On most inexpensive lawn mowers manufactured within the last 10 or 15 years, releasing a dead-man bar on the handle both kills the engine and applies a brake to the blade (well, actually the flywheel of the engine). In this case, there is nothing to think about - just release the handle and it will stop within a second or two. These are quite reliable. The usual problem is that you forget to engage the dead-man bar and attempt to start the mower despite the basic fact that this is quite impossible!

More expensive equipment will have a blade brake clutch meaning that while there is still a dead-man bar but instead of killing the engine when released, it disengages the blade (clutch) and brings it to a rapid stop (brake). This is more convenient especially with a balky engine. There will then be a separate engine stop switch - possibly combined with a speed/throttle control.

Equipment with an electric starter may have an ignition switch just like an automobile and there will be three positions: STOP, RUN, START.

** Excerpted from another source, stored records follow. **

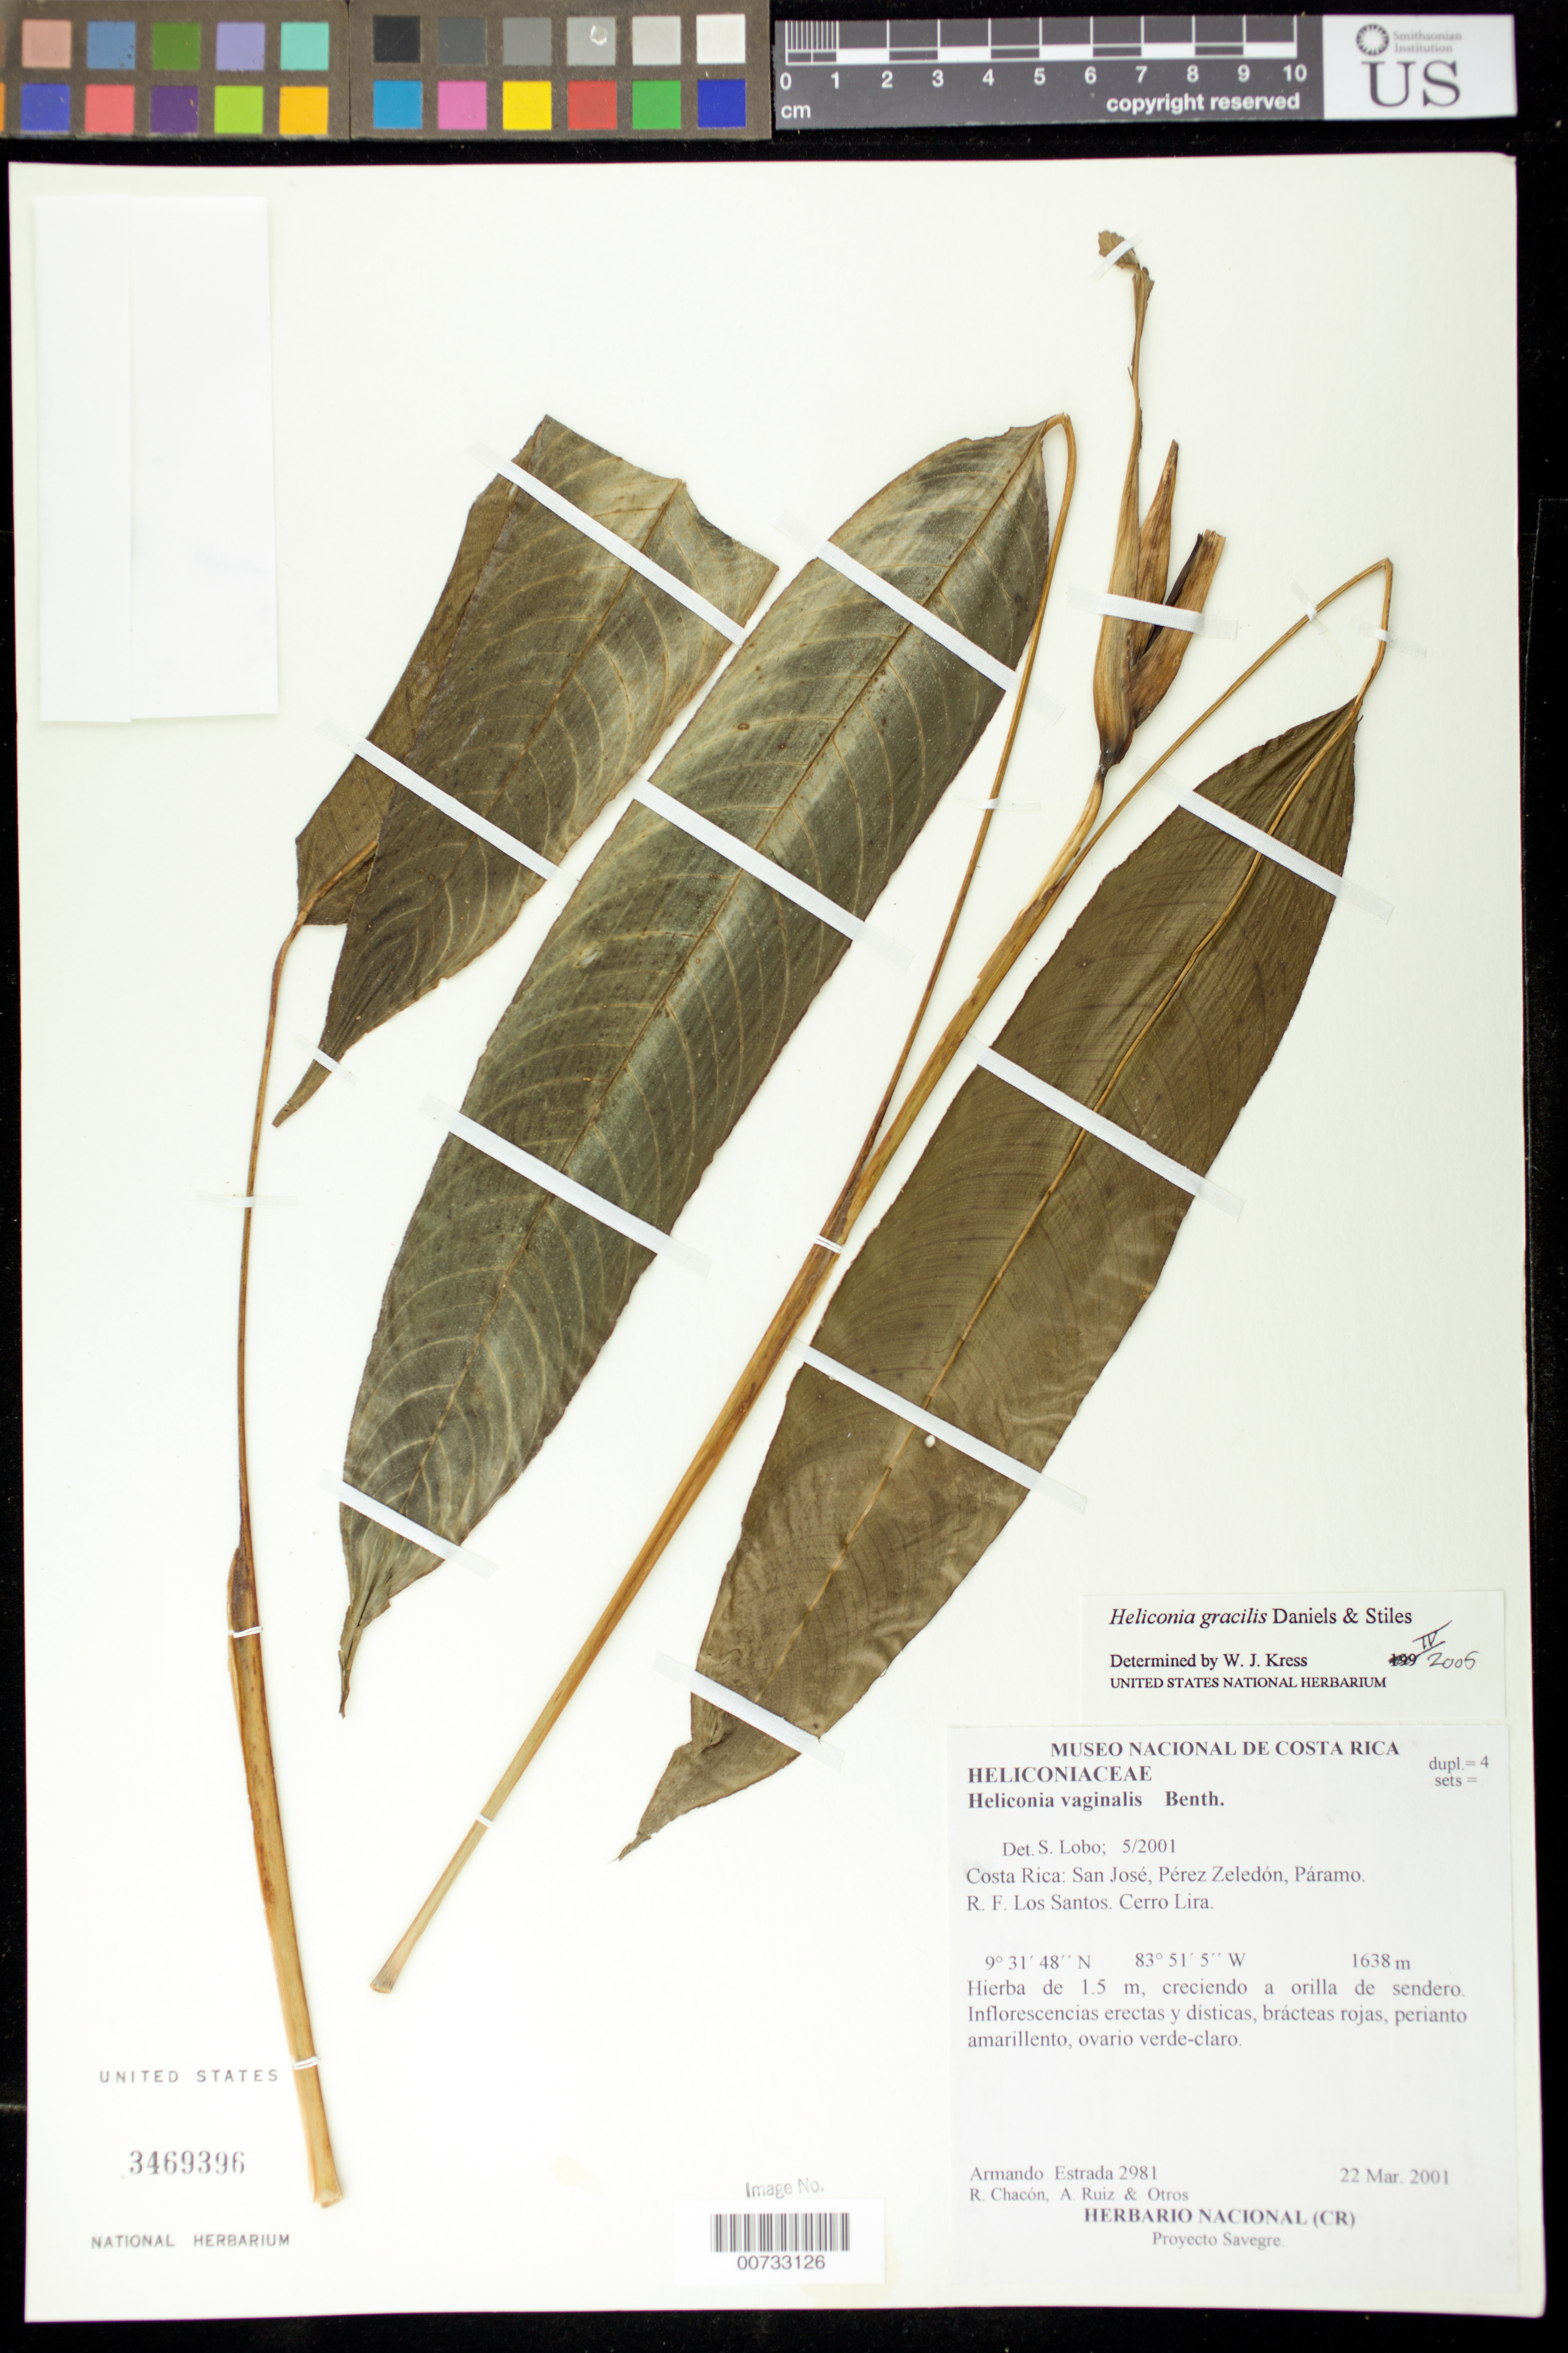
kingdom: Plantae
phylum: Tracheophyta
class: Liliopsida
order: Zingiberales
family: Heliconiaceae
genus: Heliconia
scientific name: Heliconia gracilis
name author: G.S. Daniels & F.G. Stiles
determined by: Kress, W. J., (US), Smithsonian Institution - National Museum of Natural History (UNITED STATES)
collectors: A. Estrada, R. Chacón & A. Ruiz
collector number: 2981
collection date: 2001-03-22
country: Costa Rica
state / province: San Jose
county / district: Perez Zeledon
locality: Paramo, R. F. Los Santos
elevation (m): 1638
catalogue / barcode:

Some older equipment just has a stop contact that grounds the spark plug. Pressing on a lever connects the spark plug terminal to the engine chassis and kills the spark. While this is fairly reliable, it may be a momentary contact meaning that the engine may be on a hair trigger and even rotating the blade a fraction of a turn may cause the engine to take off again. Thus, disconnecting the spark plug wire or removing the spark plug is even more critical when working on this sort of equipment.